後、外に出てもいいけど屋敷を囲ってる塀の外には出ないで……って言っても結界を張ってるから許可なく出入りできないけど」
「結界……ですか?」
「自衛の為だよ。恨み買いまくってるからね。ま、滅多に襲っては来ないけど」
「……滅多にってことは、少しはあるんですか」
「年一くらいかな」
事も無げに言うと、とあるドアの前で足を止め、扉を押し開けた。
「ここが厨房。食材は適当に使っていいから。欲しいものがあったら言って。調達しておく。――一応聞くけど料理は?」
「火を通すくらいのことなら」
「まあ、最初の内はそれでもいいけど……確か、料理本があったからそれを見て勉強するといい。私も料理はしたことないから勝手が分からなくてね。

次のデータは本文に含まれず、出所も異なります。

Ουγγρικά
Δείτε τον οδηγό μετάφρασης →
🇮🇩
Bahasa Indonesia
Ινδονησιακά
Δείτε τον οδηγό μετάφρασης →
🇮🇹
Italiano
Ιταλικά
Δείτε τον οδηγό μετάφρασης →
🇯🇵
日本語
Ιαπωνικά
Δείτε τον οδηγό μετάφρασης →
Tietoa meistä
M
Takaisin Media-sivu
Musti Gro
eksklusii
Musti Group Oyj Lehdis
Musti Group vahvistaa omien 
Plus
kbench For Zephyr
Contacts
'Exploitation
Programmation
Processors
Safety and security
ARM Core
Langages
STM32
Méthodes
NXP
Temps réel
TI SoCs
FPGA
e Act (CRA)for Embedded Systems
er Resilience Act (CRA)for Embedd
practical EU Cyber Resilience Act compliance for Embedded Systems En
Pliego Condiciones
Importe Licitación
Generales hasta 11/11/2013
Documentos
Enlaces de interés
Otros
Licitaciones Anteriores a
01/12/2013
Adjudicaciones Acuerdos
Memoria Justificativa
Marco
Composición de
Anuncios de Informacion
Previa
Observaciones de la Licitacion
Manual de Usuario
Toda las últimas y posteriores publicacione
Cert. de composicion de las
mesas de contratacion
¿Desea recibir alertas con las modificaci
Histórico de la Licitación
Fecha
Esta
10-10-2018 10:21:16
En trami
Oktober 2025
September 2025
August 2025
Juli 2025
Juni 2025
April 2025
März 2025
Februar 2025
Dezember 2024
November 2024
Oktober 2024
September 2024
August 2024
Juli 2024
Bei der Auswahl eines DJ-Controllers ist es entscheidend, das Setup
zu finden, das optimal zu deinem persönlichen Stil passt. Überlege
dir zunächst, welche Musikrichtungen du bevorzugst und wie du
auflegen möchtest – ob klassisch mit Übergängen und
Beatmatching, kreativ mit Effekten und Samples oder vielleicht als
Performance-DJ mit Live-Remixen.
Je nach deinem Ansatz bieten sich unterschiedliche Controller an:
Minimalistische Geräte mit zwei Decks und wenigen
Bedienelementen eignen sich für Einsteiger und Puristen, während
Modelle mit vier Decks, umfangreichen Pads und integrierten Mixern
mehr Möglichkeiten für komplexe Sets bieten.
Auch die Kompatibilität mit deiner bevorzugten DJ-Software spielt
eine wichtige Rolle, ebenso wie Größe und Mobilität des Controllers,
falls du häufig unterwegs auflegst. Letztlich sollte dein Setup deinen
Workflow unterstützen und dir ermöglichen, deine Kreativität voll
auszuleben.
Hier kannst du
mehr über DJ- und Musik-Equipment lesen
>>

教えられないから、自分で好きにやってくれ」
「セーラさんはご飯食べないんですか?」
「血以外身体が受け付けなくてね、からっきし……」
そう言ってから、耐えきれないとばかりにセーラは口に手を当て欠伸を一つ。
見れば目を細めている。眠気を堪えているようだった。
「そろそろ私は寝るよ。屋敷の中の物は好きにしてくれていいから。プレイルームも書庫もあるから退屈はしないと思う」
「今から寝るんですか?」
「吸血鬼は夜行性でね」
とぼとぼとした足取りで厨房を出る。
「隣がダイニングルームだから、料理を作ったらそこで食べるといい」
「ありがとう、ございます」
「ん、おやすみ」
「おやすみなさいませ」
もと来た道を戻っていくセーラを見送る。
てっきりセーラが隣にいてくれるものだと思っていたナズナは、一人になると心寂しく感じた。
「……いやいや、今までずっと一人だったでしょ」
新しい主人に随分と気を許している自分に気がついて頭を振る。
一人が寂しい。今までの自分では考えられない心境に自分でびっくりした。
気を取り直して、一人朝食の準備を始めた。